El antifascismo demonológico expresa el sectarismo y espíritu guerracivilista de la looney left. Su propósito no es describir ni explicar nada (el antifascista demonológico no sabe demasiado del fascismo histórico, y si sabe algo, finge no saberlo), sino demonizar al adversario ideológico, marcarlo con un estigma infamante con el objeto de expulsarlo de la vida política o reducirlo a funciones de oposición a la que se le permite decorar una ficción democrática y nada más. Ejemplo de ello, las palabras de Pablo Iglesias en marzo de 2020 en La Sexta: «estamos comprometidos para que esa ultraderecha mediática y política no forme parte del futuro de nuestro país». Hay que tener en cuenta que la ultraderecha, para Iglesias y sus cuates, está representada políticamente por Cs, PP y Vox, de modo que lo que pretende es expulsar de la vida política a casi la mitad de la nación. O cuando advirtió en sede parlamentaria a la oposición que no volvería a gobernar. El fascismo demonológico es, como dice González Cuevas, retórica marxistoide cuya única finalidad es conservar el poder político y la hegemonía ideológico-cultural.
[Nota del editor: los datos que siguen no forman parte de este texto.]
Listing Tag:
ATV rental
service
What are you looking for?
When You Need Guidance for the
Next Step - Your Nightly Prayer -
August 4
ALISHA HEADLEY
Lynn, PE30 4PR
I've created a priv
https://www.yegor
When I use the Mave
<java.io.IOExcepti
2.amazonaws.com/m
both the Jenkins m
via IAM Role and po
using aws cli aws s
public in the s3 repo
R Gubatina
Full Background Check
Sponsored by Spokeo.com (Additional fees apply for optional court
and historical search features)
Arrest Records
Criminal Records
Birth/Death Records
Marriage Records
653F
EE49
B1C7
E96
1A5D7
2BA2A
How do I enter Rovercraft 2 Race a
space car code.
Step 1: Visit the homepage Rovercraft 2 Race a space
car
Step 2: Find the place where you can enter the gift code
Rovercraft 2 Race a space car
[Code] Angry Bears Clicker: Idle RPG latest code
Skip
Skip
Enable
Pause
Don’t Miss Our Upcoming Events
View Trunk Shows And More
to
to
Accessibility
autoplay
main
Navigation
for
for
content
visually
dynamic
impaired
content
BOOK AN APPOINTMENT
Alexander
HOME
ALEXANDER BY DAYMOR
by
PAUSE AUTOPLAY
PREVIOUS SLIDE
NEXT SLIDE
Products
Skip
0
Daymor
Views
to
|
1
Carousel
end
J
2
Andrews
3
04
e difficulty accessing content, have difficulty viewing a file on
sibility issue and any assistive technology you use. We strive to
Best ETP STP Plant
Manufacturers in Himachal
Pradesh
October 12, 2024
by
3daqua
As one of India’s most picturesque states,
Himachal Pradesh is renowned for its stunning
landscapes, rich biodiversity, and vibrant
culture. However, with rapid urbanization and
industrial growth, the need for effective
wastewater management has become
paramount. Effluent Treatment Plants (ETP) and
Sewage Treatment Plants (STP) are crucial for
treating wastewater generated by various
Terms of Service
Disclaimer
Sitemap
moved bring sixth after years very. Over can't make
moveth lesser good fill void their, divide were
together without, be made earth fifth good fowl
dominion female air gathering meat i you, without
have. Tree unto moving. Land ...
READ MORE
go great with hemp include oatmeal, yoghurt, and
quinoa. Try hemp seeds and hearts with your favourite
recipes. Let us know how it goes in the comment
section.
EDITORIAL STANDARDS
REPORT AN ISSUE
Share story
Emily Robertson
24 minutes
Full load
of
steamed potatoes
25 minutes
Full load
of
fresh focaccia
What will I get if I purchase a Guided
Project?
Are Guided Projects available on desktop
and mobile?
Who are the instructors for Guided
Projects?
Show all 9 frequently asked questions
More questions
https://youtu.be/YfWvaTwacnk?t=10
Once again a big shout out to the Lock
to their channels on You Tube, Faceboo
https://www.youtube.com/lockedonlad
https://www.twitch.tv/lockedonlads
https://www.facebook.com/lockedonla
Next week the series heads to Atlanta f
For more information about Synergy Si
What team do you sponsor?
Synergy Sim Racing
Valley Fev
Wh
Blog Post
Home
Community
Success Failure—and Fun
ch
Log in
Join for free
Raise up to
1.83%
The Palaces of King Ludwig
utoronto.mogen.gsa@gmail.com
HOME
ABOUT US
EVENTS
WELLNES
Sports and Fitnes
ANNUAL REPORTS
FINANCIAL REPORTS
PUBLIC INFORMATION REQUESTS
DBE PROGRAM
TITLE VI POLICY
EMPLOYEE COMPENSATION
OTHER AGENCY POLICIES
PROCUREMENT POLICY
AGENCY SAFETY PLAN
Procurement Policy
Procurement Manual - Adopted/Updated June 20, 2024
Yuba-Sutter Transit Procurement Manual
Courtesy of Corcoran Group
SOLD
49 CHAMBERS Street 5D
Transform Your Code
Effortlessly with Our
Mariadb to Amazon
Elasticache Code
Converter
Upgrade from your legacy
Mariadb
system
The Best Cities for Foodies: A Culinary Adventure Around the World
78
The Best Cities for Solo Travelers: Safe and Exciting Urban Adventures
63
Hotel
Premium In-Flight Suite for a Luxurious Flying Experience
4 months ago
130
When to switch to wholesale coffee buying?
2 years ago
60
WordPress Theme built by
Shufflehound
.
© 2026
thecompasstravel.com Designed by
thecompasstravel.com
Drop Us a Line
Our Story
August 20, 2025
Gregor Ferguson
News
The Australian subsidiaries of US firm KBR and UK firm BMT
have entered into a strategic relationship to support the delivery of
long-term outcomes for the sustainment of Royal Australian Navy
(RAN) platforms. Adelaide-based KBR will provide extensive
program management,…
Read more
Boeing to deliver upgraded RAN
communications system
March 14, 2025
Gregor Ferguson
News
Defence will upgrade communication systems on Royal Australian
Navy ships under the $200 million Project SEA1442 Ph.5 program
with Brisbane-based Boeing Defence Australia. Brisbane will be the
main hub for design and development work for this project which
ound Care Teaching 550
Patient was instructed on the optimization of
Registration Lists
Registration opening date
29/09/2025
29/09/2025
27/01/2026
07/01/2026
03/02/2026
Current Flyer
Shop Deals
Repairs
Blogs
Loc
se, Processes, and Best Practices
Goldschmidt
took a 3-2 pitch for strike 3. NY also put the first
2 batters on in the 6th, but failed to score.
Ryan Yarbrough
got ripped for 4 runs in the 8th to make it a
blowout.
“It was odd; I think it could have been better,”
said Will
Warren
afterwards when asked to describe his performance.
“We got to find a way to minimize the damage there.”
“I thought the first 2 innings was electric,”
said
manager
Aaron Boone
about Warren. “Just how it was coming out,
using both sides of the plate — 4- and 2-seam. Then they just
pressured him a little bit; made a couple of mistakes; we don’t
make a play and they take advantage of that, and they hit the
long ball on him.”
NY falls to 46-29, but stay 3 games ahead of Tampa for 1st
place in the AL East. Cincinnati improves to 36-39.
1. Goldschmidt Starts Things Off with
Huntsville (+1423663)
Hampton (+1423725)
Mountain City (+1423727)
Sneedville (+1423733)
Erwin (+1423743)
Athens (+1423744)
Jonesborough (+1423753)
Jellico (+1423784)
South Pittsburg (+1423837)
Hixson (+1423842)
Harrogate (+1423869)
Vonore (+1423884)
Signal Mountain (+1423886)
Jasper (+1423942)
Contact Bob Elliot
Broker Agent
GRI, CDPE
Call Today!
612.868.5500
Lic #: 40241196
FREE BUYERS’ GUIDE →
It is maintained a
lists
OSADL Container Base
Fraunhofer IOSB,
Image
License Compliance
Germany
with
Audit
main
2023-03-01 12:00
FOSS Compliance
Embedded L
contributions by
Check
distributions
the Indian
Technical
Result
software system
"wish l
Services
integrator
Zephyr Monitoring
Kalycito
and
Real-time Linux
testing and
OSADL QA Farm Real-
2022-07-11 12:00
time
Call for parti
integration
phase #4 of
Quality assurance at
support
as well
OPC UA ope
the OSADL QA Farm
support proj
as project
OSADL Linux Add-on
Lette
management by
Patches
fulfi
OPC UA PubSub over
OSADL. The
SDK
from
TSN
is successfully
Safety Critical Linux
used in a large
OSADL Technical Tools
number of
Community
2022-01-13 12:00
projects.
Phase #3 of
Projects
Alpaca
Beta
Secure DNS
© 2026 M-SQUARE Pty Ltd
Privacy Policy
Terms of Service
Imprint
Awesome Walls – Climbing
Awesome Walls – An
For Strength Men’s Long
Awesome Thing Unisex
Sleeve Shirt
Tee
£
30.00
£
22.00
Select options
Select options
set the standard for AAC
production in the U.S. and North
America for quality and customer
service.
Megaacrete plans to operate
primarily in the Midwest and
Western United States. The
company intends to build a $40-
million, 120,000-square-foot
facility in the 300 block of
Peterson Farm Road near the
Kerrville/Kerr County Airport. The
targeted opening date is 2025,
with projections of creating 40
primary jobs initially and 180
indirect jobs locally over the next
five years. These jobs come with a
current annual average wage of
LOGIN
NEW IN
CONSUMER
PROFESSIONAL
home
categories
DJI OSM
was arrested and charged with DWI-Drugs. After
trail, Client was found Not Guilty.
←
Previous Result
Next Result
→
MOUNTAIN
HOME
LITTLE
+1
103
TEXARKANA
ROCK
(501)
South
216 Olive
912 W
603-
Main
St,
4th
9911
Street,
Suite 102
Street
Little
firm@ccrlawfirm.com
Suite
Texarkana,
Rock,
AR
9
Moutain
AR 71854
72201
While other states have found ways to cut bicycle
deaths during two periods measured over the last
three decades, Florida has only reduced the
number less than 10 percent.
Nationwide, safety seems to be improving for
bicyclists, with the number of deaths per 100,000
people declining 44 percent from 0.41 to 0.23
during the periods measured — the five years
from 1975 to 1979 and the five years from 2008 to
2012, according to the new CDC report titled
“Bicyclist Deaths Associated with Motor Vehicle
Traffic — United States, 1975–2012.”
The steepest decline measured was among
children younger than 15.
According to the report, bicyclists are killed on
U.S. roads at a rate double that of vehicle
A Churchill se le atribuye erróneamente la frase, «Los fascistas del futuro se llamarán a sí mismos antifascistas», quizá por ajustarse bien a su genio irónico y a que pensaba que fascismo y comunismo (fascismo procedimental) eran indistinguibles en muchos aspectos, sobre todo en su afán liberticida. Antifascismo, el nuevo fascismo, es el título de un excepcional artículo de José Antonio de la Rubia Guijarro. Termino parafraseando a Samuel Johnson: el antifascismo es el último refugio de los canallas.